Tombeau pour Samuel Paty
Langue coupée
Bon… bon… fallait quand même que je l’ouvre… pas simple, pas simple… tais-toi, tais-toi, respecte la minute de silence, bordel ! Mais que voulez-vous, ça parle en moi, ça parle tout seul, ça sort de partout, ça déborde par tous les trous, pas de trou, pas de covid-19 ni de de vide commun, foutu déterminisme corporel, ils auraient dû nous faire sans trous, sans ouverture, foutus trous, l’humanité est malade par ses trous, dans ses trous, par tous les trous, trou story, c’est édifiant, les trous vous dominent, les trous parlent aux trous, les trous c’est le destin, comme le fredonnait Freud, avant d’ajouter : la métaphysique est un rhume et dieu un simple éternuement, quelle époque, n’est-ce pas, pas simple, pas simple, je suis là et vous êtes ici, en attendant, trifouillant le langage pendant que les enfants jouent au Docteur Maboul sur la table du salon, je ne suis pas épidémiologiste mais… j’ai déjà eu la grippe, le sida, la varicelle, la syphilis, la peste, le typhus, le papillonna virus, la vérole, quelques verrues, et des moments d’herpès… tiens tiens, faudrait bafouiller un éloge de l’herpès, ou du covid-19… herpès-moi sur-le-champ, Ô Maitre Covid-19 ! Pseudominateur sur le net et autres planètes, 3615 Domina Dominus Dominum ! C’est fou cette foutu habitude de se mettre à genoux, prosternez-vous devant une bactérie… 3000 ans chez les microbes, chez les virus, chez les Lilliputiens… Swift, save-us !

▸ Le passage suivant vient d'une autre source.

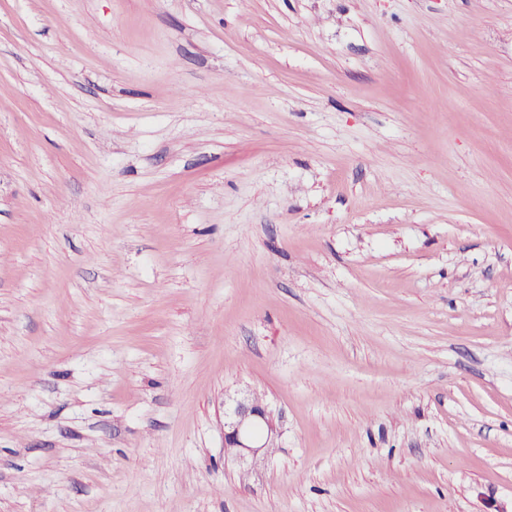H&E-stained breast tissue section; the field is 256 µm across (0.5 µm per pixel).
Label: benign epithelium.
Here are the masks:
<instances>
[{
  "mask_svg": "<svg viewBox=\"0 0 512 512\" xmlns=\"http://www.w3.org/2000/svg\"><path fill=\"white\" fill-rule=\"evenodd\" d=\"M279 436V423L271 411L250 394L224 411V452L236 461L259 462Z\"/></svg>",
  "mask_w": 512,
  "mask_h": 512,
  "instance_id": "7a95c632",
  "label": "benign epithelium"
}]
</instances>
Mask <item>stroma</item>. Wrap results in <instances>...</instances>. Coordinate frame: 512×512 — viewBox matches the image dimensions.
<instances>
[{
    "label": "stroma",
    "mask_w": 512,
    "mask_h": 512,
    "mask_svg": "<svg viewBox=\"0 0 512 512\" xmlns=\"http://www.w3.org/2000/svg\"><path fill=\"white\" fill-rule=\"evenodd\" d=\"M0 512H512V0H0ZM279 423L260 400L247 394L224 410V452L233 460L256 464L280 436Z\"/></svg>",
    "instance_id": "1"
}]
</instances>
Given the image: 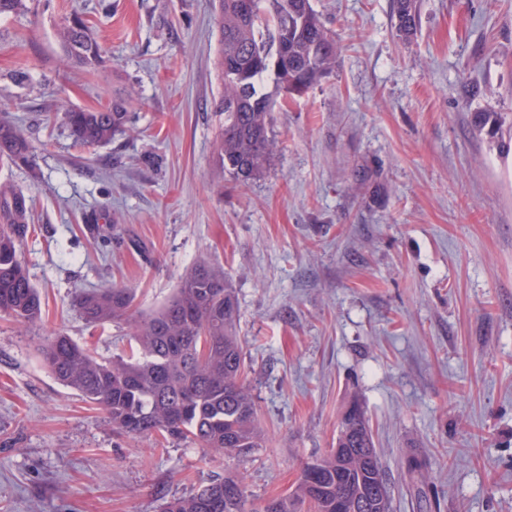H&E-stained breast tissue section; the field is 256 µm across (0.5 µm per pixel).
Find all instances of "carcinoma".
<instances>
[{"label": "carcinoma", "instance_id": "obj_1", "mask_svg": "<svg viewBox=\"0 0 512 512\" xmlns=\"http://www.w3.org/2000/svg\"><path fill=\"white\" fill-rule=\"evenodd\" d=\"M256 0L243 13L239 0H218V73L221 93L215 111L224 128L214 152L221 173L238 181L260 176L276 149L269 116L278 104L301 96L336 72L342 46L311 0ZM399 36L418 29V0H392ZM68 57L95 69L101 48L80 17L59 31ZM288 43V55L276 44ZM131 92L112 95L104 108L64 113L70 136L80 145H107L128 131ZM0 158L32 168L35 151L24 132L0 119ZM31 212L27 193L0 183V315L21 324L36 321L42 297L30 280L19 248ZM130 288L105 285L79 293L74 307L90 325L126 322L138 355L104 361L64 333L41 348L44 368L62 386L102 408L112 428L139 436L159 433L188 440L226 455L248 456L265 443L238 336L235 290L224 270L201 259L158 311L133 312ZM244 478L227 474L199 491L164 504L162 512H248ZM390 512V483L379 462L363 407L352 402L343 413L334 448L302 467L293 489L267 501L260 512Z\"/></svg>", "mask_w": 512, "mask_h": 512}]
</instances>
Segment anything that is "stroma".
Returning <instances> with one entry per match:
<instances>
[{"label": "stroma", "mask_w": 512, "mask_h": 512, "mask_svg": "<svg viewBox=\"0 0 512 512\" xmlns=\"http://www.w3.org/2000/svg\"><path fill=\"white\" fill-rule=\"evenodd\" d=\"M214 5L31 0L0 16V110L36 149L32 170L0 159V182L32 198L19 254L43 300L34 324L0 316V512H160L228 473L258 506L331 448L355 399L392 512H512V0H418L407 42L391 0H313L340 65L271 112L277 148L246 182L214 156ZM76 16L97 70L58 39ZM126 88L133 132L75 144L64 110ZM204 256L235 288L267 433L247 458L118 433L39 354L57 332L135 354L75 293L124 285L152 313Z\"/></svg>", "instance_id": "stroma-1"}]
</instances>
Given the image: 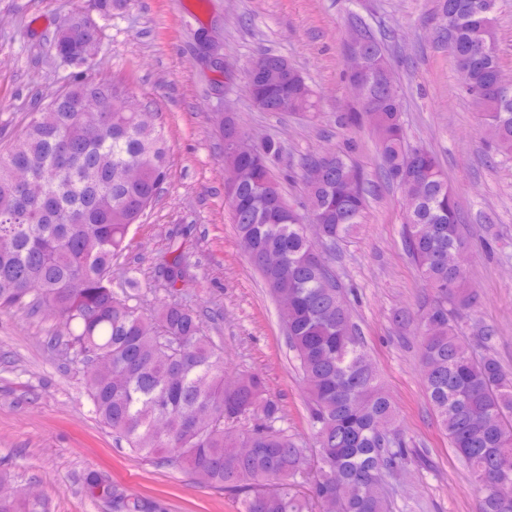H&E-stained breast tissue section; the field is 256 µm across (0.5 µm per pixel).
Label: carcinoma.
Instances as JSON below:
<instances>
[{
  "instance_id": "carcinoma-1",
  "label": "carcinoma",
  "mask_w": 512,
  "mask_h": 512,
  "mask_svg": "<svg viewBox=\"0 0 512 512\" xmlns=\"http://www.w3.org/2000/svg\"><path fill=\"white\" fill-rule=\"evenodd\" d=\"M497 0H441L444 42L465 92L482 111L483 135L512 154V94L498 92L495 32ZM353 23L370 39L369 57L385 55L380 40L359 17ZM101 28L74 14L53 40L66 66L92 70ZM267 80L248 86L270 112L315 109L303 74L284 57L264 50ZM124 87L87 77L68 87L70 102L50 100L16 140L0 150V310L46 308L84 367L93 411L131 451L187 472L199 485L227 491L238 512H391L384 475L410 453L398 408L384 391L364 337L353 321L348 291L317 244L301 210L321 223L324 241L336 247L362 222L369 182L350 161L355 144L323 157L324 175L305 185L301 206L290 202L282 179L307 181L312 156L287 172L284 149L268 139L254 155L233 156L229 140L246 134L231 116L220 127L224 163L256 172L238 188L233 224L249 264L272 298L288 299L284 327L309 404L314 453L284 430L278 403L264 380L243 374L224 383V360L206 336L200 315L178 301L145 311L111 288L112 259L130 227L157 200L167 175L168 146L154 112L136 116L108 110ZM91 97L101 109L83 117L77 101ZM374 109L381 174L405 200L408 256L432 293L416 312L397 316L420 336L425 396L458 461L478 491L476 512H512V372L484 333L481 349L461 336L458 319L478 303L470 272L457 264L464 244L458 195L437 155L407 143L399 92L370 79V95L337 122L362 124ZM168 287L185 281L183 255L165 263ZM94 497L112 512H160L100 474L86 478Z\"/></svg>"
}]
</instances>
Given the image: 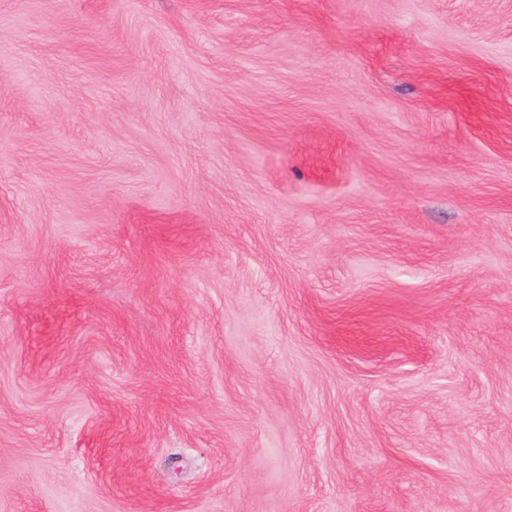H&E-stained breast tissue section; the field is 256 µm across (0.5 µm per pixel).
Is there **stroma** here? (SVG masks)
<instances>
[{"label": "stroma", "instance_id": "stroma-1", "mask_svg": "<svg viewBox=\"0 0 512 512\" xmlns=\"http://www.w3.org/2000/svg\"><path fill=\"white\" fill-rule=\"evenodd\" d=\"M0 512H512V0H0Z\"/></svg>", "mask_w": 512, "mask_h": 512}]
</instances>
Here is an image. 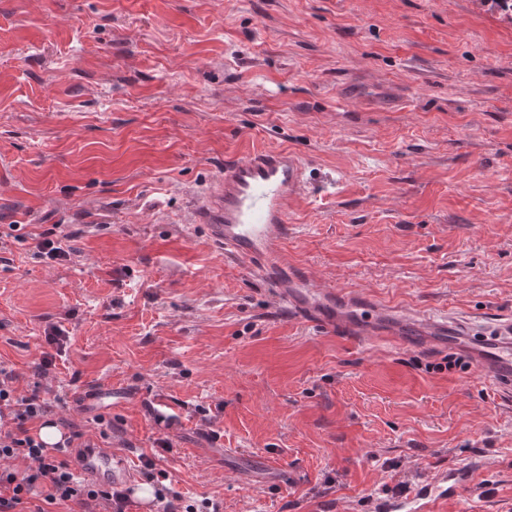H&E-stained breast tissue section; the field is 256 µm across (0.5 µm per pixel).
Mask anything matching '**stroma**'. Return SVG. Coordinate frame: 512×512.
Instances as JSON below:
<instances>
[{
  "instance_id": "35a3bbf8",
  "label": "stroma",
  "mask_w": 512,
  "mask_h": 512,
  "mask_svg": "<svg viewBox=\"0 0 512 512\" xmlns=\"http://www.w3.org/2000/svg\"><path fill=\"white\" fill-rule=\"evenodd\" d=\"M260 147L307 167L292 263L401 309L512 314V20L491 0H0L19 389L88 437L110 416L113 449L220 512H373L454 466L475 487L437 512H512V395L469 360L302 325L185 224ZM59 232L69 257H35Z\"/></svg>"
}]
</instances>
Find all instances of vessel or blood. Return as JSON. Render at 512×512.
<instances>
[{
	"instance_id": "1",
	"label": "vessel or blood",
	"mask_w": 512,
	"mask_h": 512,
	"mask_svg": "<svg viewBox=\"0 0 512 512\" xmlns=\"http://www.w3.org/2000/svg\"><path fill=\"white\" fill-rule=\"evenodd\" d=\"M306 189L304 164L295 152L254 150L225 160L215 184L194 197L187 221L203 227L212 243L264 282L275 306L287 308L302 322L370 342L460 351L478 371L512 392L511 315L481 326L456 315L397 310L358 298L291 263L283 249L292 232L288 214ZM78 468L83 477L99 483L129 485L135 480L126 455L104 446L83 450ZM462 482V471L438 470L408 495L377 501L375 509L432 512Z\"/></svg>"
}]
</instances>
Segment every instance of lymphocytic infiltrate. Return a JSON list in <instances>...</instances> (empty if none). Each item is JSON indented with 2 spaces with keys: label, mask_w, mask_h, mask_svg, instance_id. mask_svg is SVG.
Here are the masks:
<instances>
[{
  "label": "lymphocytic infiltrate",
  "mask_w": 512,
  "mask_h": 512,
  "mask_svg": "<svg viewBox=\"0 0 512 512\" xmlns=\"http://www.w3.org/2000/svg\"><path fill=\"white\" fill-rule=\"evenodd\" d=\"M16 375L0 362V512H57L74 505L80 512H126L125 490L82 478L75 453L86 447L82 432L68 430L54 445L37 434L50 411L38 392L23 393Z\"/></svg>",
  "instance_id": "lymphocytic-infiltrate-1"
}]
</instances>
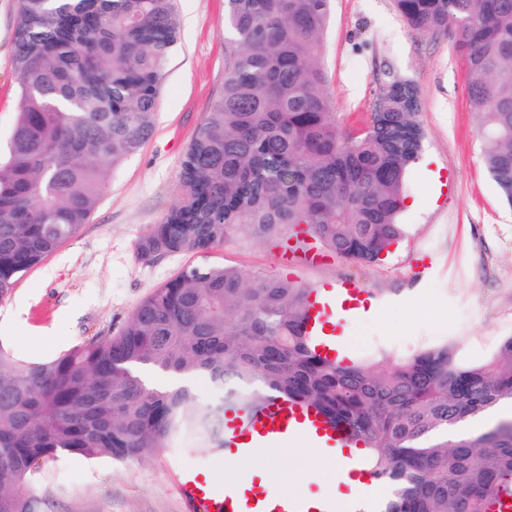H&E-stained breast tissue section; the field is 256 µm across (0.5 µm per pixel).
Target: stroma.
Masks as SVG:
<instances>
[{
	"label": "stroma",
	"instance_id": "stroma-1",
	"mask_svg": "<svg viewBox=\"0 0 512 512\" xmlns=\"http://www.w3.org/2000/svg\"><path fill=\"white\" fill-rule=\"evenodd\" d=\"M181 39L159 96L156 130L114 172L79 235L24 274L0 301V343L21 359L44 361L94 336L120 332L153 289L195 262L180 252L142 259L138 241L178 201L183 154L224 88V0H178ZM16 0H0V140H7L19 80L12 66ZM455 29L424 34L395 0H333L321 63L341 134L366 126L380 87L412 82L424 141L405 179L404 236L388 255L361 264L317 246L292 250L274 239H227L212 258L246 274L304 287L351 281L379 300L345 326L360 355H406L446 341L470 361L486 359L512 336V207L504 204L482 162L483 136L465 83ZM279 469L292 491L322 478L318 456L298 447L240 465L189 443L151 459L116 463L67 457L44 465L33 487L39 512H187L177 489L181 471L227 479Z\"/></svg>",
	"mask_w": 512,
	"mask_h": 512
}]
</instances>
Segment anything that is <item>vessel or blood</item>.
<instances>
[{"instance_id": "vessel-or-blood-1", "label": "vessel or blood", "mask_w": 512, "mask_h": 512, "mask_svg": "<svg viewBox=\"0 0 512 512\" xmlns=\"http://www.w3.org/2000/svg\"><path fill=\"white\" fill-rule=\"evenodd\" d=\"M368 298L365 289L352 283L312 289L305 331L317 351L330 356L336 353L333 310L358 307ZM225 438L229 450L244 458L292 440H311L330 458H349L357 469L364 465L363 458L350 457L348 436L342 426L329 425L314 411L283 401L272 403L249 423L230 422ZM177 487L192 512H336V498L329 489L299 495L274 485L251 487L242 478L216 483L209 474L192 470L180 473Z\"/></svg>"}]
</instances>
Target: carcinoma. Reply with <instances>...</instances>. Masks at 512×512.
Returning <instances> with one entry per match:
<instances>
[{
  "mask_svg": "<svg viewBox=\"0 0 512 512\" xmlns=\"http://www.w3.org/2000/svg\"><path fill=\"white\" fill-rule=\"evenodd\" d=\"M424 33L454 27L484 128L483 163L512 205V0H395ZM18 112L0 146V301L88 223L113 172L154 132L180 39L176 0H17ZM331 0H224V91L190 141L180 198L138 249L192 252L122 330L44 362L0 345V512H37L30 487L69 456L145 460L172 441L223 447L226 412L272 398L319 409L363 445L391 485L380 512H493L512 487V420H467L512 400V336L483 361L442 343L409 355L331 359L303 333L309 289L209 260L244 233L306 234L373 263L398 242L403 184L424 133L392 80L358 135H342L325 92L321 38ZM144 367L224 389L199 403L157 389Z\"/></svg>",
  "mask_w": 512,
  "mask_h": 512,
  "instance_id": "1",
  "label": "carcinoma"
}]
</instances>
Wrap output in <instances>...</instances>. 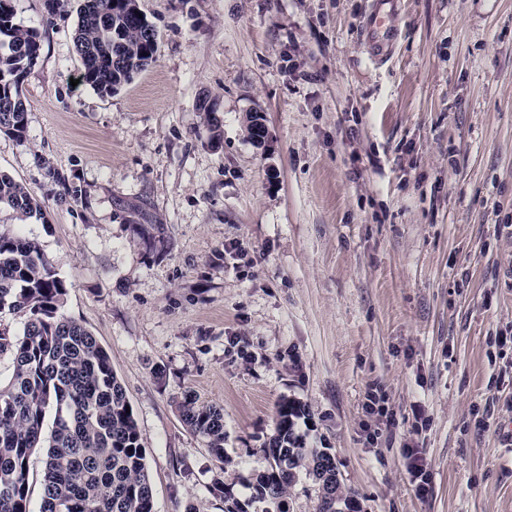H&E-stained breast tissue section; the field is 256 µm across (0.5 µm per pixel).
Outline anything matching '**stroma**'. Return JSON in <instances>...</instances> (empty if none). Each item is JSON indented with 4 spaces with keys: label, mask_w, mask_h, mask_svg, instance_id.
Here are the masks:
<instances>
[{
    "label": "stroma",
    "mask_w": 512,
    "mask_h": 512,
    "mask_svg": "<svg viewBox=\"0 0 512 512\" xmlns=\"http://www.w3.org/2000/svg\"><path fill=\"white\" fill-rule=\"evenodd\" d=\"M44 2L14 0L42 50L26 141L0 133L44 216L0 228L107 351L155 512H224L216 482L261 512L285 398L356 512H512V0H394L381 62L374 0H138L157 59L111 95L77 81L78 0ZM187 394L222 409L224 460Z\"/></svg>",
    "instance_id": "obj_1"
}]
</instances>
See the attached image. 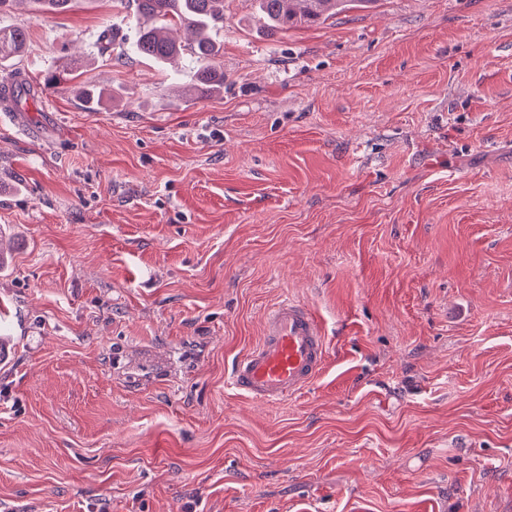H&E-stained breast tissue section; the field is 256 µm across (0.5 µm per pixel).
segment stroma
<instances>
[{
    "mask_svg": "<svg viewBox=\"0 0 512 512\" xmlns=\"http://www.w3.org/2000/svg\"><path fill=\"white\" fill-rule=\"evenodd\" d=\"M17 26L0 512H512V0L276 33L224 0V86L197 98L112 0ZM285 298L326 369L245 399L232 365Z\"/></svg>",
    "mask_w": 512,
    "mask_h": 512,
    "instance_id": "stroma-1",
    "label": "stroma"
}]
</instances>
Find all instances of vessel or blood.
Instances as JSON below:
<instances>
[{
    "label": "vessel or blood",
    "instance_id": "obj_1",
    "mask_svg": "<svg viewBox=\"0 0 512 512\" xmlns=\"http://www.w3.org/2000/svg\"><path fill=\"white\" fill-rule=\"evenodd\" d=\"M326 355L315 315L285 299L266 313L261 340L235 362L229 383L248 399L274 404L308 387L324 369Z\"/></svg>",
    "mask_w": 512,
    "mask_h": 512
}]
</instances>
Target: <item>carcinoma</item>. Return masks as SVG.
I'll return each mask as SVG.
<instances>
[{
	"label": "carcinoma",
	"mask_w": 512,
	"mask_h": 512,
	"mask_svg": "<svg viewBox=\"0 0 512 512\" xmlns=\"http://www.w3.org/2000/svg\"><path fill=\"white\" fill-rule=\"evenodd\" d=\"M375 0H259L263 23L270 31L310 25L352 6H365ZM31 3L38 12H60L72 0H0V13L16 4ZM136 14L145 20L133 42L135 52L156 63L190 56L196 63L194 88L197 91L224 87V67L217 61L221 44L216 39L224 28V0H134ZM190 31L191 38L181 43L171 37V27ZM27 30L15 27L0 30V64L23 54ZM79 96L88 110H95L101 91L94 85L83 87Z\"/></svg>",
	"instance_id": "1"
}]
</instances>
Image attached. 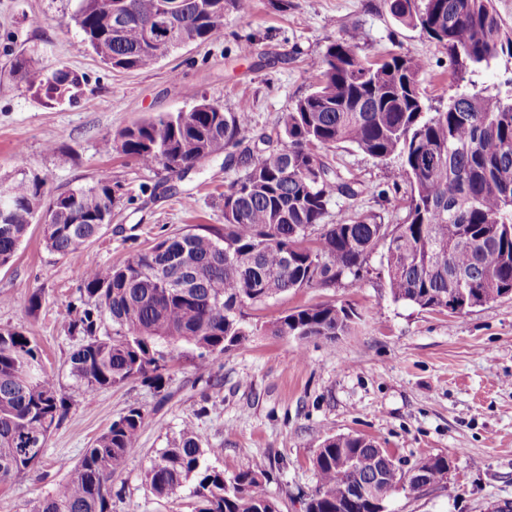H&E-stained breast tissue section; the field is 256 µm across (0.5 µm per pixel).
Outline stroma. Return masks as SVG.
Returning <instances> with one entry per match:
<instances>
[{"mask_svg":"<svg viewBox=\"0 0 512 512\" xmlns=\"http://www.w3.org/2000/svg\"><path fill=\"white\" fill-rule=\"evenodd\" d=\"M77 0H0V178L38 177L44 198L91 184L109 171L123 197L112 222L87 247L99 265L195 225L222 226L226 185L243 174L217 156L178 178L126 156L120 133L148 116L188 110L203 98L251 109L255 135L271 133L282 113L313 91L309 68L336 42L358 36L360 54L420 57L421 89L447 104L457 86L445 49L420 29L397 23L386 0H251L248 12L224 8V37L174 50L148 71L115 70L93 52H76L82 34L72 19ZM41 65L67 67L85 79L75 104H52L10 72L19 53ZM111 137V153L100 142ZM344 177L360 183L355 199L338 198L330 214L361 211L394 224L405 214L410 186L400 159L377 161L350 144L324 150ZM386 198L371 194L372 187ZM191 205H184V197ZM360 279L330 288L289 291L245 308L255 336L219 356L211 382L199 381L191 351L166 361L165 386L138 380L86 392L69 373L76 344L67 333L68 305L82 271L46 249L31 225L13 262L0 268V330L25 332L39 346L68 412L50 433L40 460L0 487V512H30L53 492L85 448L129 409L147 416L139 450L112 477V512H193L190 491L152 493L144 475L184 423H193L210 460L232 475L264 458L261 489L280 512H304L317 485L311 459L319 444L358 434L387 448L404 469L443 456L446 479L421 492L396 490L386 512H497L512 506V297L454 315L394 300L380 253ZM38 311L28 312L31 292ZM351 308L349 330L336 341L272 335L269 325L292 310L320 304Z\"/></svg>","mask_w":512,"mask_h":512,"instance_id":"obj_1","label":"stroma"}]
</instances>
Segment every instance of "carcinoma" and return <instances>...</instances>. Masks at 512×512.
Here are the masks:
<instances>
[{
	"label": "carcinoma",
	"instance_id": "carcinoma-1",
	"mask_svg": "<svg viewBox=\"0 0 512 512\" xmlns=\"http://www.w3.org/2000/svg\"><path fill=\"white\" fill-rule=\"evenodd\" d=\"M225 0H79L74 16L81 51L92 50L115 70H146L171 50L224 35ZM179 21L169 36L148 39L162 7ZM392 17L420 29L448 53L458 91L444 109L421 91L424 63L408 54L372 62L360 40L334 43L317 60L315 90L283 114V138L236 155L253 140L250 108L226 112L198 101L187 112L158 113L121 133V149L147 168L182 178L202 160L225 155L244 173L224 190V227L168 235L118 265L88 264L67 332L80 340L69 356L71 377L93 392L140 379L160 388L161 362L179 348L197 352L199 378L214 358L253 335L244 308L290 290L333 286L358 277L380 246L391 296L443 312L448 296L468 293L483 305L512 291V77L489 88L476 77L512 62V30L502 28L493 0H388ZM28 89L57 103H75L84 78L49 70L23 53L11 61ZM350 143L379 161L402 160L410 185L406 213L388 226L376 216L344 214L328 222L335 196L361 191L327 165L318 150ZM11 222H0V267L9 265L29 226L41 222L49 251L80 257L104 229L122 198L109 173L93 184L43 201L39 180L8 182ZM317 232L315 246L308 237ZM191 283L168 288L162 278ZM354 312L323 304L296 309L272 322L276 336L329 340L350 328ZM112 333L101 334L105 322ZM67 413L40 350L18 330L0 331V484L26 474L43 453L54 425ZM145 414L132 408L103 432L66 479L32 512H112V475L138 451ZM392 455L360 435L325 438L312 465L318 487L305 512H384L400 486L411 493L448 468L444 457L421 463L425 480L392 472ZM265 461L224 475L207 458L203 440L186 424L146 474L160 498L193 486L194 512H279L260 492ZM369 485L363 497L352 488Z\"/></svg>",
	"mask_w": 512,
	"mask_h": 512
}]
</instances>
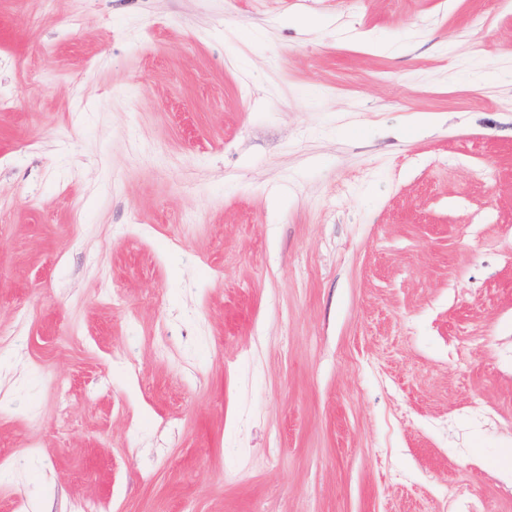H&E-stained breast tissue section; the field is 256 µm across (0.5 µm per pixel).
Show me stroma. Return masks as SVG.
Returning <instances> with one entry per match:
<instances>
[{"instance_id": "35a3bbf8", "label": "stroma", "mask_w": 512, "mask_h": 512, "mask_svg": "<svg viewBox=\"0 0 512 512\" xmlns=\"http://www.w3.org/2000/svg\"><path fill=\"white\" fill-rule=\"evenodd\" d=\"M0 94V512H512V0H0ZM453 501H459L461 512H490L483 501L479 500L465 485L452 489Z\"/></svg>"}]
</instances>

Z’auraient dû nous faire sans trous… Mais qui ça ? Au fait ? Darwin à la rescousse… le hasard, le bon vieux azar, jeu de z’arabe, dé lancé, fleuri, roulant sur sa crête entre le 1 et le 9, tel un scarabée sous LSD : est-ce que c’est de l’arabe ce que je vous dis ? Faut vous le dire en quelle blablangue pour que vous comprendez ? Dieu n’est que l’antidote du hasard… et devinez quoi… C’est un placebo !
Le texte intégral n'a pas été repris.